‘The Grudge’ wanders, has no mind of its own
Up to about the midway point “The Grudge” is a pretty creepy thriller. It invokes more than its fair share of screams and jitter-jumps, and the Japanese setting provides an intriguing backdrop. But the film fools you into thinking that its scare tactics will lead somewhere (they don’t) and that eventually a character with some measure of intelligence will surface (wrong again). Disclosing much about the movie will no doubt negate the element of surprise — so stop reading if you don’t want to be talked out of seeing “The Grudge,” otherwise you’ll hold one against your humble critic for spoiling things.
The film starts out with the apparent suicide of a college professor, the apparent murder of a Japanese welfare agent (Yoko Maki) and the introduction of her replacement Karen (Sarah Michelle Gellar of TV’s “Buffy the Vampire Slayer”), who is living in Japan with her architecture student boyfriend (Jason Behr of “Roswell”).

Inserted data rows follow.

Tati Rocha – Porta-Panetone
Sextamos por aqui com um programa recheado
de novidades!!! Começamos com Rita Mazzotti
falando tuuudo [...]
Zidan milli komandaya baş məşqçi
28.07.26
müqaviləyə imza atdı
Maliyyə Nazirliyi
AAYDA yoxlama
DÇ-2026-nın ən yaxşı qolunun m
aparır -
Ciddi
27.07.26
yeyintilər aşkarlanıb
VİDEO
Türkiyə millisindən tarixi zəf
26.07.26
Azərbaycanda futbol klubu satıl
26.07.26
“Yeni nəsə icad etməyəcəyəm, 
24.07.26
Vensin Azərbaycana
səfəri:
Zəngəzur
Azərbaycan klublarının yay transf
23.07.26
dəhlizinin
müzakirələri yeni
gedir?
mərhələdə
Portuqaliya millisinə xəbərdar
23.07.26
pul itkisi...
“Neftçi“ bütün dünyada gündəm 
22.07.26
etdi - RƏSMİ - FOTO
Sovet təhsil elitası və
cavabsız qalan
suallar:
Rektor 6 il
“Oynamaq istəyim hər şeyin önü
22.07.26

We think Karen is going to get to the bottom of things when she starts hearing and seeing the creepy goings on at the home of her client (Grace Zabriskie), and a series of flashbacks make connection to a curse on the house and all those who have entered it.

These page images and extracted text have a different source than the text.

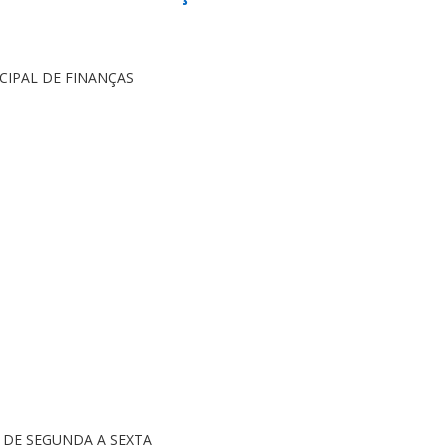
CIPAL DE FINANÇAS
0H DE SEGUNDA A SEXTA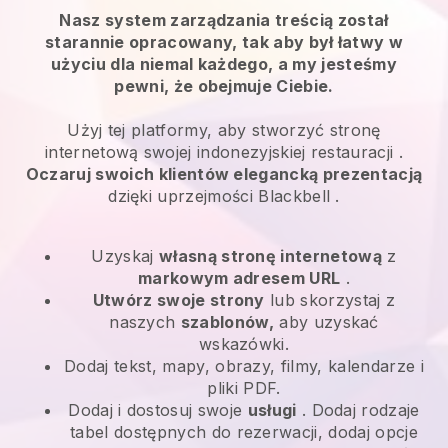
Nasz system zarządzania treścią został
starannie opracowany, tak aby był łatwy w
użyciu dla niemal każdego, a my jesteśmy
pewni, że obejmuje Ciebie.
Użyj tej platformy, aby stworzyć stronę
internetową swojej indonezyjskiej restauracji
.
Oczaruj swoich klientów elegancką prezentacją
dzięki uprzejmości
Blackbell
.
Uzyskaj
własną stronę internetową
z
markowym adresem URL
.
Utwórz swoje strony
lub skorzystaj z
naszych
szablonów,
aby uzyskać
wskazówki.
Dodaj tekst, mapy, obrazy, filmy, kalendarze i
pliki PDF.
Dodaj i dostosuj swoje
usługi
. Dodaj rodzaje
tabel dostępnych do rezerwacji, dodaj opcje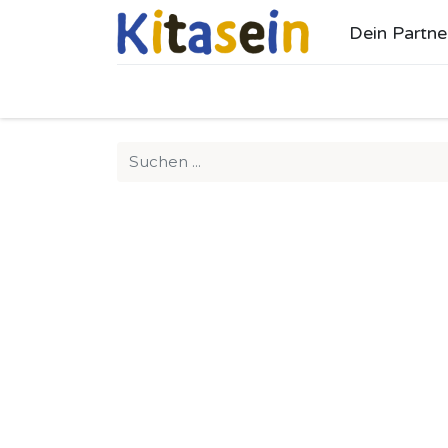
Dein Partne
Ho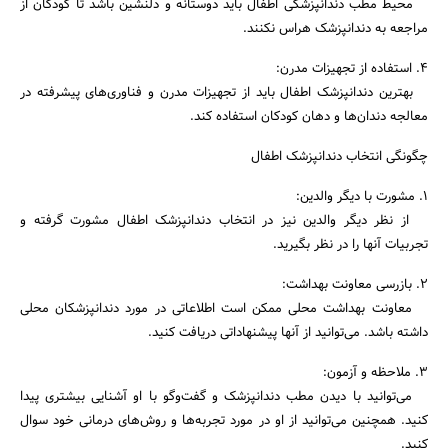
محیط مطب دندانپزشکی اطفال باید دوستانه و دلنشین باشد تا کودکان از
مراجعه به دندانپزشک هراس نکنند.
4. استفاده از تجهیزات مدرن:
بهترین دندانپزشک اطفال باید از تجهیزات مدرن و فناوری‌های پیشرفته در
معالجه دندان‌ها و دهان کودکان استفاده کند.
چگونگی انتخاب دندانپزشک اطفال
1. مشورت با دیگر والدین:
از نظر دیگر والدین نیز در انتخاب دندانپزشک اطفال مشورت گرفته و
تجربیات آنها را در نظر بگیرید.
2. بازرسی معاونت بهداشت:
معاونت بهداشت محلی ممکن است اطلاعاتی در مورد دندانپزشکان محلی
داشته باشد. می‌توانید از آنها پیشنهاداتی دریافت کنید.
3. ملاحظه و آزمون:
می‌توانید با دیدن مطب دندانپزشک و گفت‌وگو با او آشنایی بیشتری پیدا
کنید. همچنین می‌توانید از او در مورد تجربه‌ها و روش‌های درمانی خود سوال
کنید.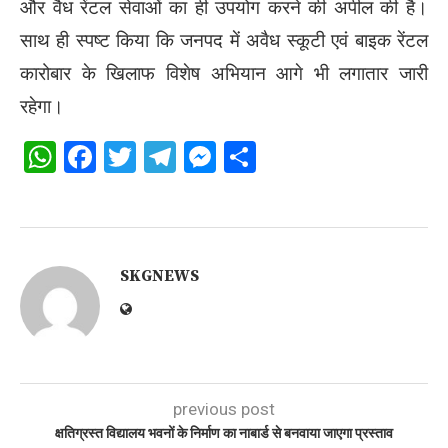
और वैध रेंटल सेवाओं का ही उपयोग करने की अपील की है।
साथ ही स्पष्ट किया कि जनपद में अवैध स्कूटी एवं बाइक रेंटल
कारोबार के खिलाफ विशेष अभियान आगे भी लगातार जारी
रहेगा।
WhatsApp
Facebook
Twitter
Telegram
Messenger
Share
SKGNEWS
previous post
क्षतिग्रस्त विद्यालय भवनों के निर्माण का नाबार्ड से बनवाया जाएगा प्रस्ताव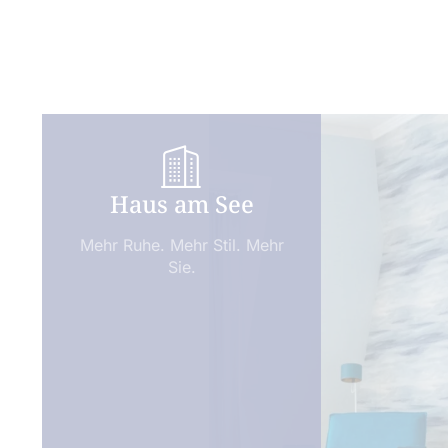
Haus am See
Mehr Ruhe. Mehr Stil. Mehr
Sie.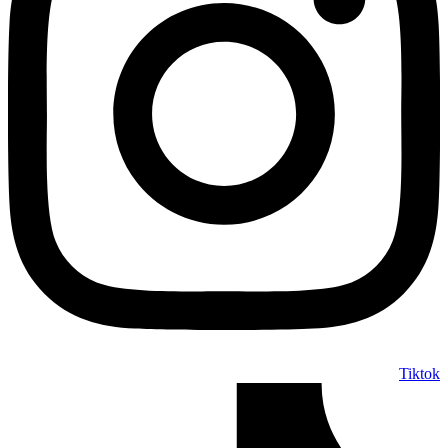
Tiktok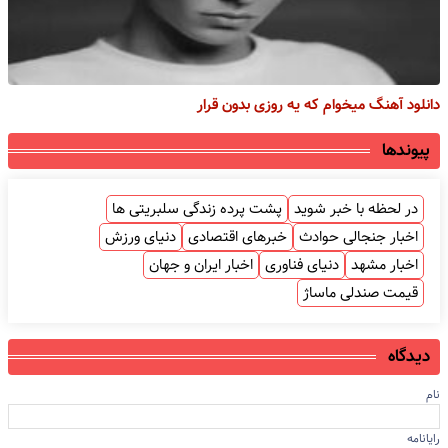
دانلود آهنگ میخوام که یه روزی بدون قرار
پیوندها
در لحظه با خبر شوید
پشت پرده زندگی سلبریتی ها
اخبار جنجالی حوادث
خبرهای اقتصادی
دنیای ورزش
اخبار مشهد
دنیای فناوری
اخبار ایران و جهان
قیمت صندلی ماساژ
دیدگاه
نام
رایانامه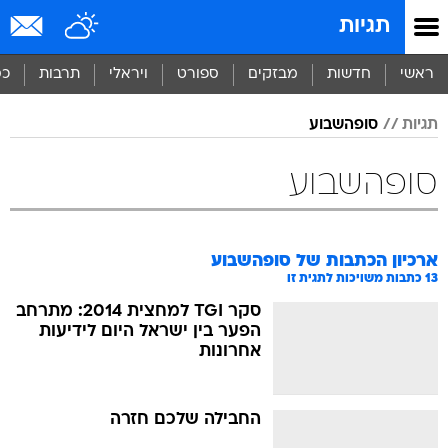
תגיות
ראשי
חדשות
מבזקים
ספורט
ויראלי
תרבות
כס
תגיות
סופהשבוע
סופהשבוע
ארכיון הכתבות של
סופהשבוע
13
כתבות משויכות לתגית זו
סקר TGI למחצית 2014: מתרחב
הפער בין ישראל היום לידיעות
אחרונות
החבילה שלכם חזרה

Instead, the tease is on. It quickly becomes clear that Karen’s main purpose is just to act scared. Gellar does this well, but flashbacks serve primarily to disguise the fact that “The Grudge” is merely a series of truncated fright sketches strung together with no real rhyme or reason other than to see how many times it can spook its audience using the same technique over and over.

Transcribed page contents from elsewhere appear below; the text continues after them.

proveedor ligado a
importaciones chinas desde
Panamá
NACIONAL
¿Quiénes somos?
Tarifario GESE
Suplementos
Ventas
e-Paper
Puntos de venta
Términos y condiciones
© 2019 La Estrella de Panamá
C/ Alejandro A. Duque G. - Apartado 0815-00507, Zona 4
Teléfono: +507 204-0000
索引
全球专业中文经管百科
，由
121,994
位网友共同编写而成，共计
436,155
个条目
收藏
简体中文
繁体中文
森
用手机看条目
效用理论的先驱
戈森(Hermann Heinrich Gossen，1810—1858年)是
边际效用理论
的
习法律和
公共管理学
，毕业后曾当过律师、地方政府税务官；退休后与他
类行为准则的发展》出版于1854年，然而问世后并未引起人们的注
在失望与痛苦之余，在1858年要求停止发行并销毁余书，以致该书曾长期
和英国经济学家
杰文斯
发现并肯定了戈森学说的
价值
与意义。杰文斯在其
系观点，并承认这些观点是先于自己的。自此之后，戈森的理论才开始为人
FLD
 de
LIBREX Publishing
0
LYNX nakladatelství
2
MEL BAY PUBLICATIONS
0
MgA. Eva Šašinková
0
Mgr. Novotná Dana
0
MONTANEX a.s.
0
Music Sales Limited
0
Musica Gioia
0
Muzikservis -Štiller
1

There is a glimmer of hope when a police detective (Ryo Ishibashi) begins to work on the case because he seems smarter and more rational than everyone else. More tease however, for his demise is as unimaginative and trivial as everyone else’s.
Also disappointing is the fact that director Takashi Shimizu has made an American adaptation of his own original film “Ju-On (The Grudge)” that never infuses a unique Japanese ambience to the proceedings.
Stylistically, “The Grudge” will draw comparisons to last year’s very successful PG-13 rated “The Ring.” Though that film had plenty of flaws of its own, it at least made an attempt at plot development and included an earnest effort by its protagonist to uncover the mystery behind the mayhem.
“The Grudge” wants no part of that kind of storytelling. It just wants to lure you up into a dark attic, alone, following the terrifying sounds that will lead you to images that will scare you into a catatonic state. It’s counting on the fact that the less you think the more you’ll fear. Exactly.
Rated PG-13 for mature thematic material, disturbing images/terror/violence, some sensuality.